Level 4 conversations don’t just happen. But they can happen if somebody models this kind of disclosure. We can build a safe container through openness about intent motivation and by being more personal in our Level 1-3 conversations. Reveal that you are not available Tuesday afternoon because of a root canal and you have already built a little more safety for others. They may even voice compassion for you – and thus we enter Level 5.
At Level 5 we say what we feel about what is happening with the person in front of us. Needless to say, Level 5 can be tricky because many people don’t want to know how we feel about them unless it is 9-10 on a 10 point scale. We deflect criticizing, usually by either saying something good before we say something not so good, or we can give the feedback to the doing rather than to the being with “eyes on the ball, not on the player”.

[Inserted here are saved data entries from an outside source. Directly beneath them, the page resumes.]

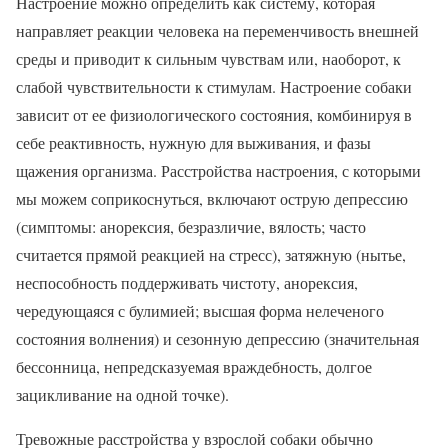
Настроение можно определить как систему, которая
направляет реакции человека на переменчивость внешней
среды и приводит к сильным чувствам или, наоборот, к
слабой чувствительности к стимулам. Настроение собаки
зависит от ее физиологического состояния, комбинируя в
себе реактивность, нужную для выживания, и фазы
щажения организма. Расстройства настроения, с которыми
мы можем соприкоснуться, включают острую депрессию
(симптомы: анорексия, безразличие, вялость; часто
считается прямой реакцией на стресс), затяжную (нытье,
неспособность поддерживать чистоту, анорексия,
чередующаяся с булимией; высшая форма нелеченого
состояния волнения) и сезонную депрессию (значительная
бессонница, непредсказуемая враждебность, долгое
зацикливание на одной точке).
Тревожные расстройства у взрослой собаки обычно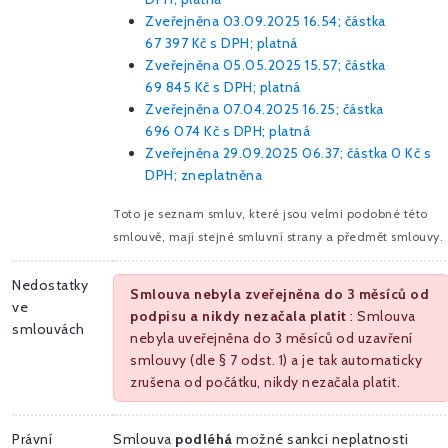
Zveřejněna 03.09.2025 16.54; částka
67 397 Kč
s DPH; platná
Zveřejněna 05.05.2025 15.57; částka
69 845 Kč
s DPH; platná
Zveřejněna 07.04.2025 16.25; částka
696 074 Kč
s DPH; platná
Zveřejněna 29.09.2025 06.37; částka
0 Kč
s
DPH; zneplatněna
Toto je seznam smluv, které jsou velmi podobné této
smlouvě, mají stejné smluvní strany a předmět smlouvy.
Nedostatky
Smlouva nebyla zveřejněna do 3 měsíců od
ve
podpisu a nikdy nezačala platit
: Smlouva
smlouvách
nebyla uveřejněna do 3 měsíců od uzavření
smlouvy (dle § 7 odst. 1) a je tak automaticky
zrušena od počátku, nikdy nezačala platit.
Právní
Smlouva
podléhá
možné sankci neplatnosti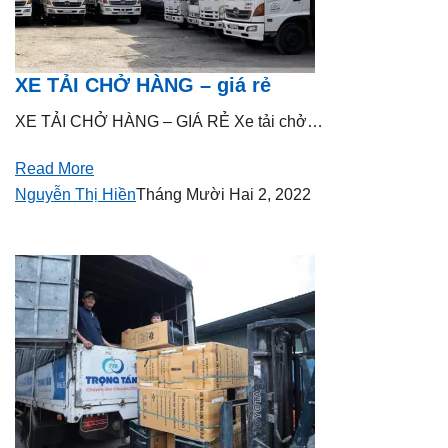
XE TẢI CHỞ HÀNG – giá rẻ
XE TẢI CHỞ HÀNG – GIÁ RẺ Xe tải chở…
Read More
Nguyễn Thị Hiền
Tháng Mười Hai 2, 2022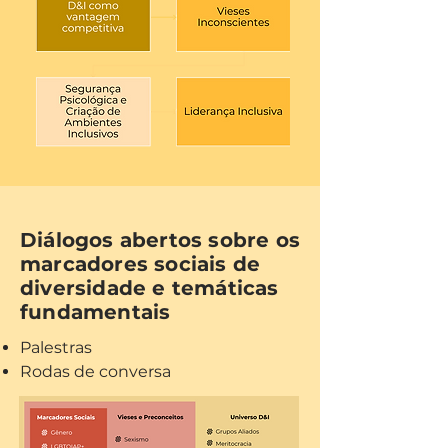
Diálogos abertos sobre os
marcadores sociais de
diversidade e temáticas
fundamentais
Palestras
Rodas de conversa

Wrapping our criticism in compliments into a “feedback sandwich” has become so ubiquitous that many people can’t hear professional praise without listening for the expected critique to follow.
Sadly, we have in an almost Pavlovian way polluted positive feedback so people can no longer fully enjoy it. Perhaps we should stop making these sandwiches? If we dole out thanks, recognition, and praise generously and frequently, people may be more open to also hearing our more “constructive” opinions.
Sharing our feelings doesn’t mean that Bilbo should have said “You jerk, get out of my face.” While Gandalf may have behaved jerkishly, this is not very informative, it doesn’t move the conversation forward, and it doesn’t help him become less of a jerk. Instead, Bilbo could have “kept the eyes on the ball” and said, “When you dissected my Good Morning I felt angry and offended because I thought you were mocking me.” This would give Gandalf a better platform from which to respond and he could choose to repair the relationship when he learned that Bilbo was upset and why.
Your colleague might say “I was annoyed that you wanted to move the meeting but now I am happy it is not me going to the dentist. Best of luck.” All it took was saying why you had to reschedule – sharing your motivation.